This fascination with wheels

 

          I’d had bikes way back when I was a teenager but like a great many of us had moved onto 4 wheels.  I acquired an early BSA Bantam from an ex student in ‘77 for restoration but the real return to two wheels came in 1980, not long after I’d had a go on a friends CB550 F2.  I hadn’t realised just how much they had changed - so smooth and quiet! and as is often the case, my mortgage was decreasing and my salary increasing and so I took the plunge and bought a new CB250N superdream.  This would be big enough to do anything I wanted and easily carry me over the Pennines to Hull to visit friends and relatives, wouldn’t it?,  after all I had fitted Sigma panniers to it.  Three months and 3000 miles later I traded it in and came home on a new CX500 and actually got £10 more for the 250 than I had paid, such was inflation in the early 80’s.  These same Sigmas went onto this bike also and I added a top box from the same company.  I put over 35,000 miles on that bike in 3 years with quite a few trips to Holland and Germany, having really been bitten by the bike bug especially for long distance touring. 

 

 

          I always believe in regular oil and filter changes on any machine and this has paid dividends over the years, never having the troubles with vehicles that some people report.  The simple truth is that £3 worth of fuel will carry you 40 or 50 miles (on a big bike anyway) whilst £10 worth of good oil will take you 4000 miles - cheap isn’t it?   The trusty CX made way for a new VF750SC (the shaft drive one) in ‘83, with those panniers again! but this time I fitted a Rickman fairing too.  At around this time I had met Christine, my wife to be and we had many trips on this bike, to Austria, Italy and many times to Holland and Germany.  All of the talk of chocolate camshafts never seemed to affect it but they were changed early in its life under warranty and it too went on to cover over 35,000 miles up to 1988. 

 

 

          The next phase started when we had decided to go shopping one Saturday for a pair of jackets for summer use on the bike, when our path was blocked in the dealers showroom by an immaculate 1200 Gold Wing Aspencade with 3000 miles on the clock.  During a retreat to a local pub we chatted about the Wing over lunch and Chris said that if we were going to change the VF, then she would be more than happy to have a bike which had so obviously been designed with a passenger in mind.  Enough said, we returned to the dealers and bought the bike  --- but not the jackets!  Unfortunately the Wing was written off later the same year whilst we were on holiday in Austria, by a wayward 205 GTI.  We lived to fight another day and replaced it with a brand new 1200 Aspencade, which took us to all manor of foreign parts during our 50,000 mile and 10 year ownership.  

 

This is the Twilight Beige Aspencade the day we picked it up new from Brian Knott (Blue Ridge) in Cheshire in November 1988

 

    We eventually succumbed to the charms of a GL1500 Wing which has taken the two of us on even more adventures and me to Norway last year, up beyond the Arctic circle and round to the Russian border, returning through Finland and Sweden.

 

 

Although it looks like snow (which we did ride on) it's just a poor picture culled from a video and is actually tarmac.
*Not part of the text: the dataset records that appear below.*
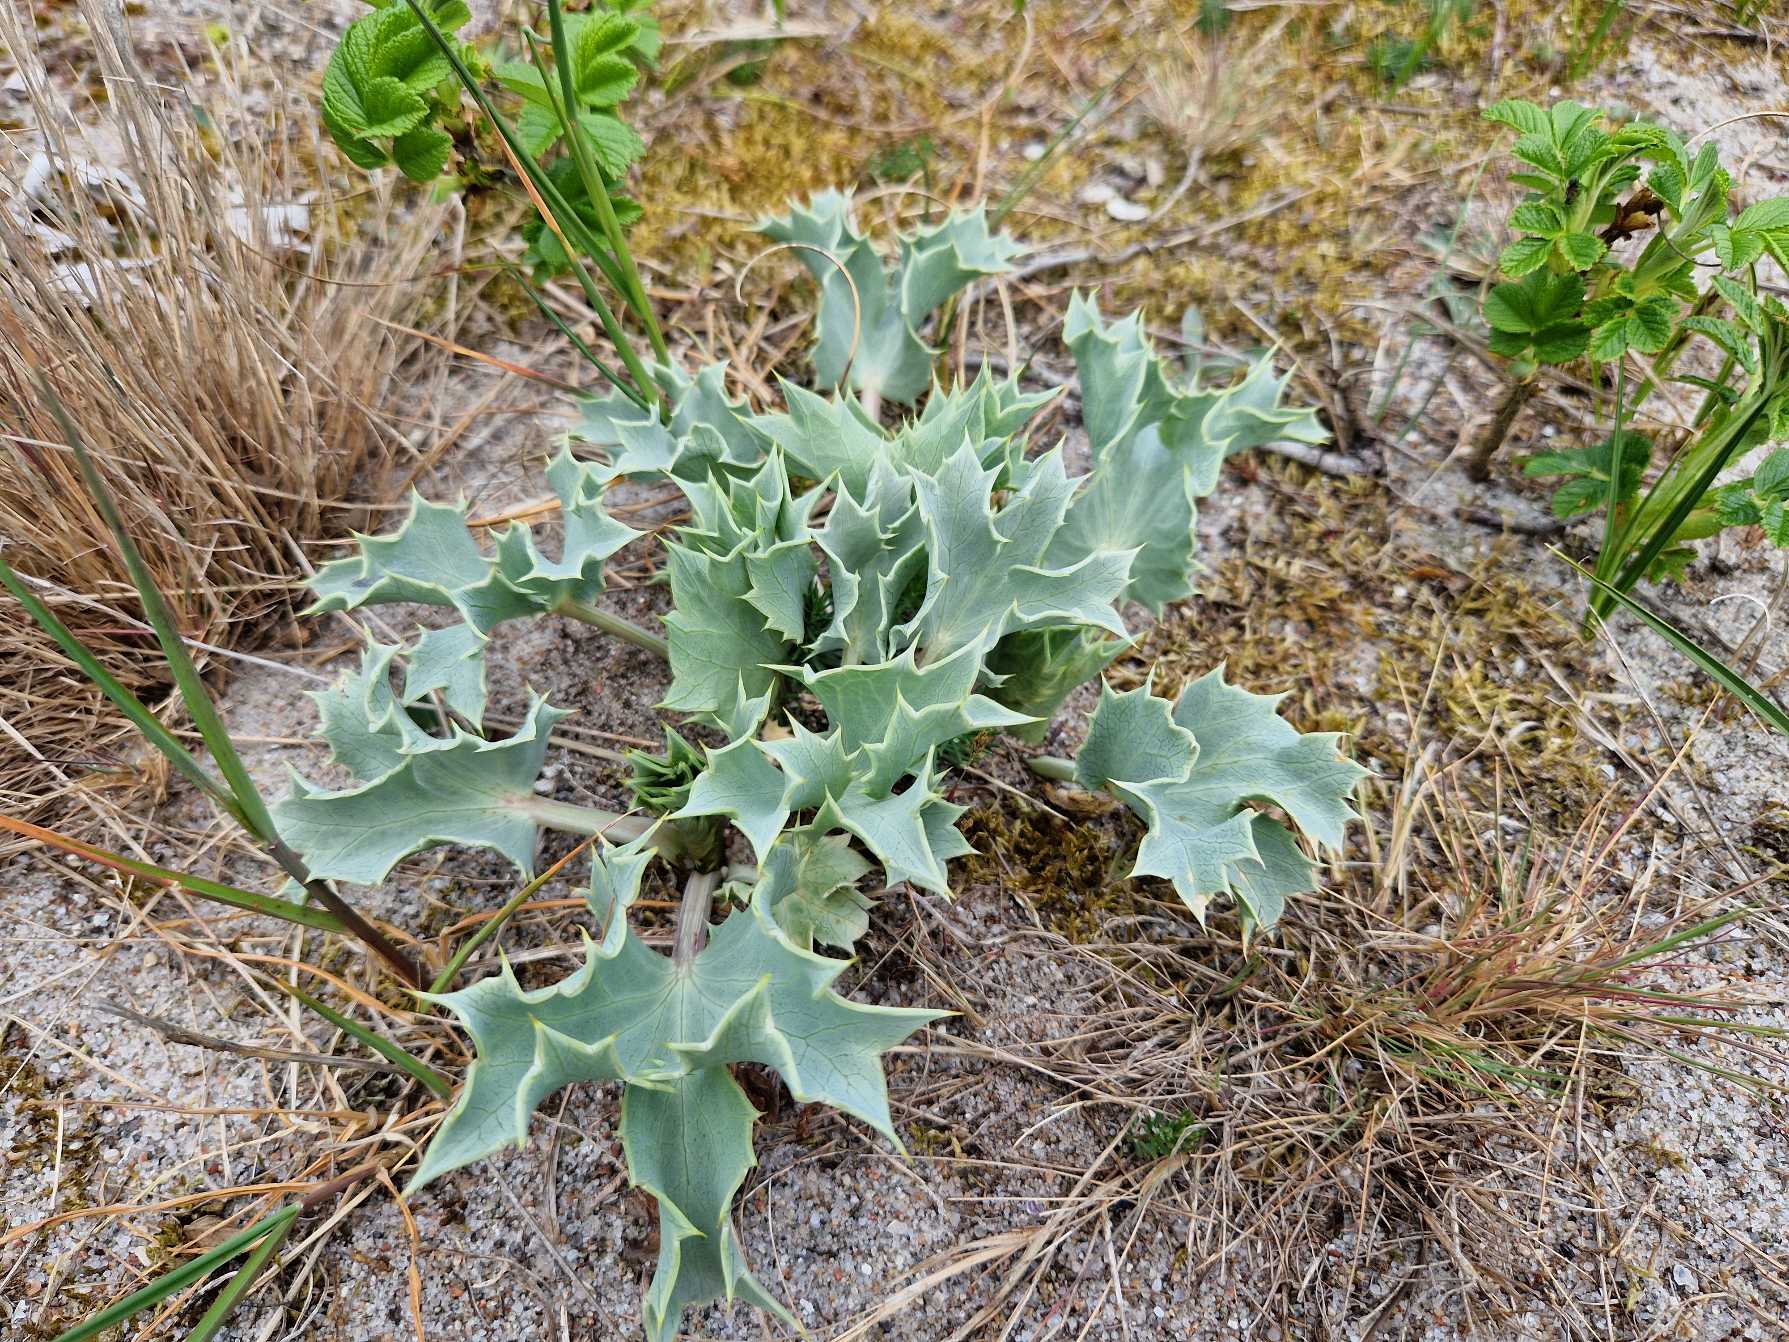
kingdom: Plantae
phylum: Tracheophyta
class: Magnoliopsida
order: Apiales
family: Apiaceae
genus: Eryngium
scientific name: Eryngium maritimum
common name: Strand-mandstro
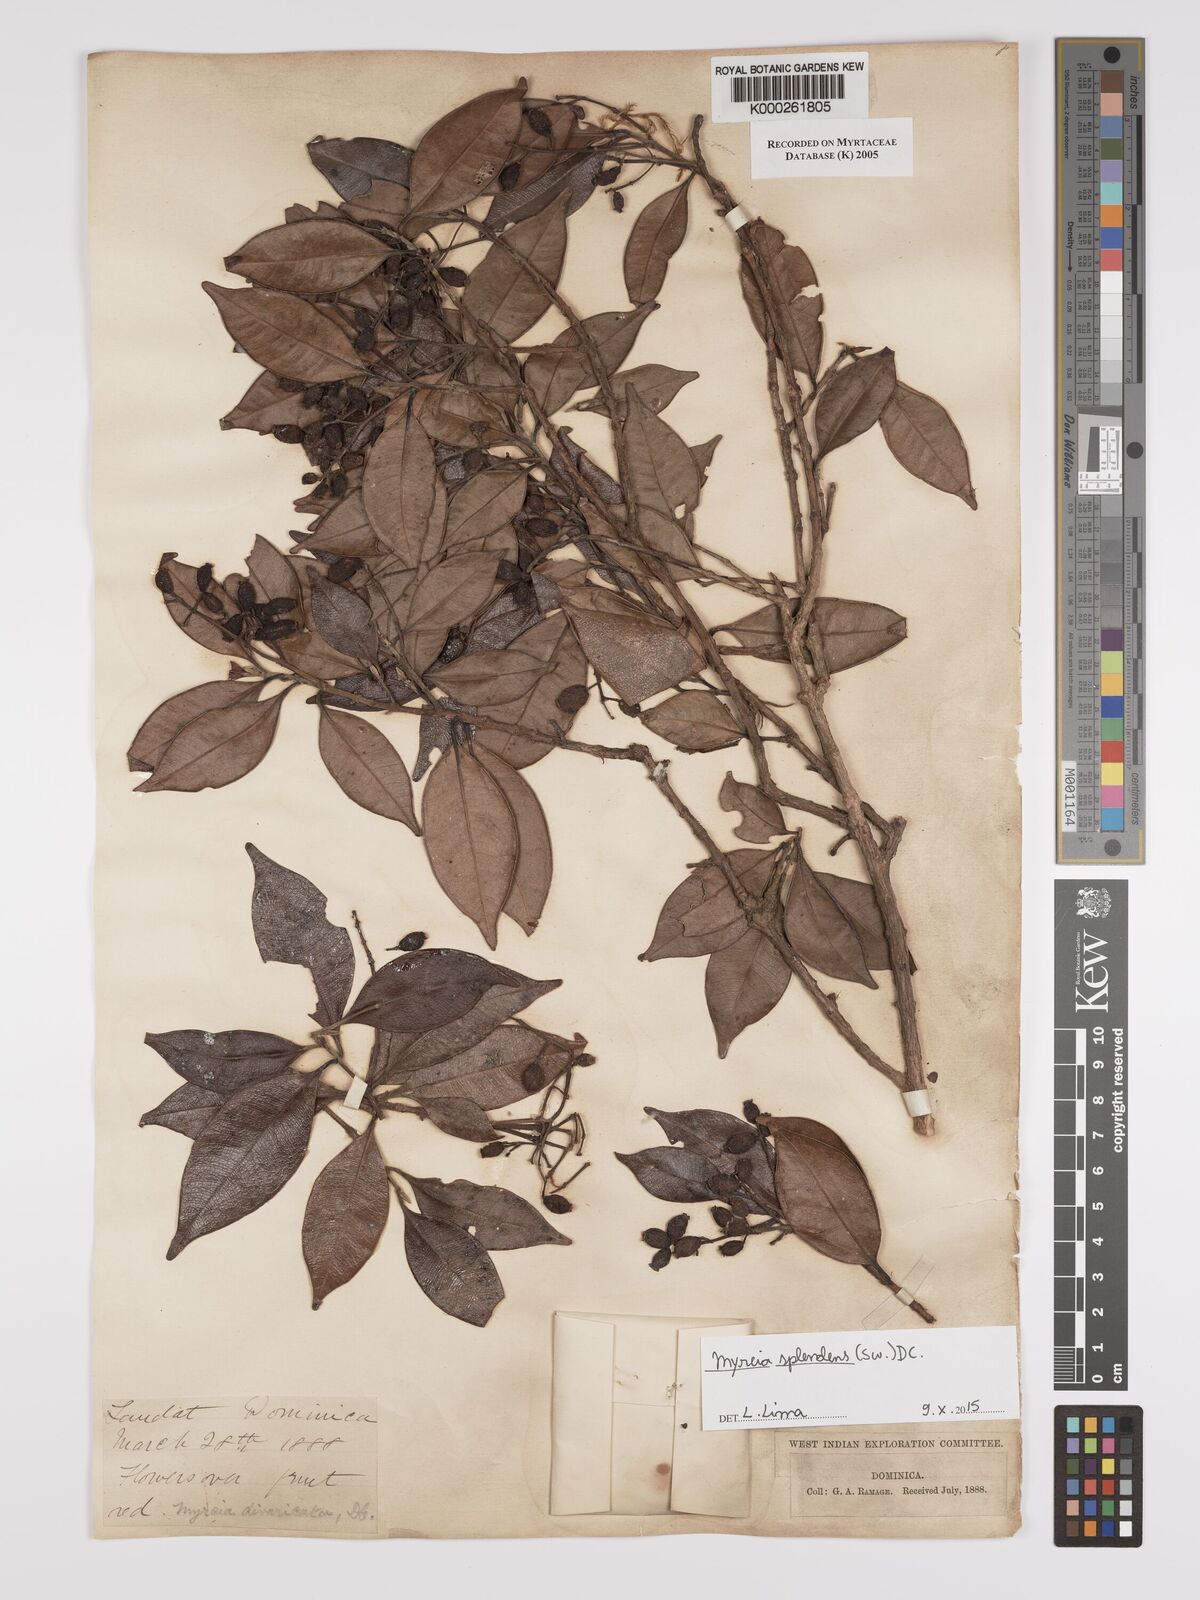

          During these biking years I have also been collecting various other machines from the big H stable such as 3  400/4’s plus 2 spare engines, a CB72 and a CB77, a very early 75 GL1000 Gold Wing, a 79 CB750FA and more recently a 79 CBX 1000Z. Most of the them are in use from time to time and whilst they are not in concours condition, they are very presentable and I am always looking to improve small aspects of each one, but still allowing them to be ridden.  Only the 400/4’s are non runners (well one does, but only with a bit of coaxing) and I have collected a great many now obsolete new parts, so that eventually I can make at least one very nice example of these.  It’s only this year that I have even thought about joining the VJMC and that was entirely due to Mel Watkins, during a phone call for info about the CBX riders club.  I suppose what I have been doing, although not intentionally, is collecting at the right price, the raw materials for my eventual retirement, when time should be plentiful but money perhaps scarce.

          One or two other Hondas have also passed through my hands over the years and these include a C70 step through (which my wife passed her test on) a CB125 TDC, a CD250U and a tidy CB250 K4.

          I suppose the sensible thing to do now would be to catalogue all of the parts and bikes which I don’t really want and swap/sell them to get bits for the others which I need.